E. T. : La déception est d’autant plus forte que M. Macron avait très bien démarré son mandat. Il avait rendu visite, le jour de son intronisation, aux blessés militaires au Val-de-Grâce avant un déplacement auprès des troupes françaises au Mali. Mais après avoir endossé le costume de chef des armées sur le plan de la communication, il n’est pas allé au bout de cette posture sur le plan budgétaire. S’il y a déception et amertumes dans les rangs, le terme de défiance est sans doute trop fort. Les armées en France sont légitimistes et républicaines. Il n’y a pas de remise en cause de la légitimité du pouvoir politique – à ce titre, il n’était pas nécessaire pour le Président de rappeler qu’il était le « chef », comme il l’a fait dans son allocution du 13 juillet, car personne ne le conteste.


« Les armées en France sont légitimistes et républicaines »


A.J.: On a alors parlé d’humiliation du chef d’état-major des armées (CEMA) devant ses troupes…

E. T. : M. Macron a fait connaître publiquement un désaccord devant une assemblée de militaires et de personnels du ministère de la Défense, ce qui n’était pas forcément la manière la plus diplomatique de réagir aux propos du général de Villiers, sortis quelques jours plus tôt dans la presse.


A.J.: Le général Vincent Desportes, ancien commandant de l’Ecole de guerre, a regretté dans Le Monde un « autoritarisme juvénile » du président.

E. T. : Cela me semble un peu exagéré. Il y a une mauvaise gestion de communication de l’entourage de Macron, pas forcément très au fait des pratiques en cours dans les armées. Il n’est pas inhabituel que le Président veuille s’entourer de chefs militaires qui lui conviennent. C’est ce qu’avait fait Jacques Chirac, en écartant assez rapidement l’amiral Lanxade, CEMA de François Mitterrand. Mais, encore une fois, le fond du problème n’est pas tant la manière dont la crise a été gérée que de tester la cohérence de l’équipe présidentielle entre les missions confiées aux armées et les moyens dont elle entend les doter pour les mener à bien.

 

A.J.: Les coupes budgétaires de cette année laissent-elles supposer un redéploiement de certaines missions ?

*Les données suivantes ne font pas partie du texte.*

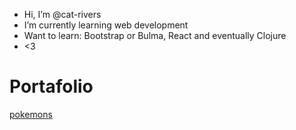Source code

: - Hi, I’m @cat-rivers
- I’m currently learning web development
- Want to learn: Bootstrap or Bulma, React and
  eventually Clojure
- <3

# Portafolio

[pokemons](./portafolio/pokemon/index.html)
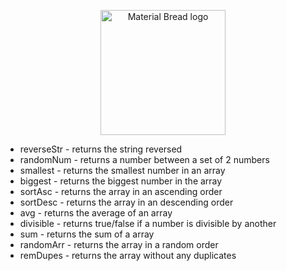 <p align="center">
  <img width="200" src="[http://material-bread.org/logo-shadow.svg](https://media.npr.org/assets/img/2017/10/12/trh_manipulation_artwork1_wide-b3b9648e2f6fb9a829cc1d800adf7dada2e5f57e-s1400-c85.webp)" alt="Material Bread logo">
</p>

- reverseStr - returns the string reversed
- randomNum - returns a number between a set of 2 numbers
- smallest - returns the smallest number in an array
- biggest - returns the biggest number in the array
- sortAsc - returns the array in an ascending order
- sortDesc - returns the array in an descending order
- avg - returns the average of an array
- divisible - returns true/false if a number is divisible by another
- sum - returns the sum of a array
- randomArr - returns the array in a random order
- remDupes - returns the array without any duplicates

E. T. : Faute d’équipements et d’hommes, l’état-major des armées ne pourra plus assurer les missions dans le cadre actuel. A côté des missions prioritaires, comme la protection du territoire national, il faudra renoncer à certaines opérations sur les théâtres extérieurs – ce fut déjà le cas en Centrafrique en 2015. Dans le pire des cas, ce manque de moyens imposera un choix entre la sécurité des soldats et le maintien des missions. Mais lorsque nous connaitrons des blessés graves ou des morts, faute d’hommes bien entraînés ou de matériels bien entretenus, le coût politique dépassera largement le coût budgétaire de 850 millions d’euros sur lequel mégote aujourd’hui Bercy.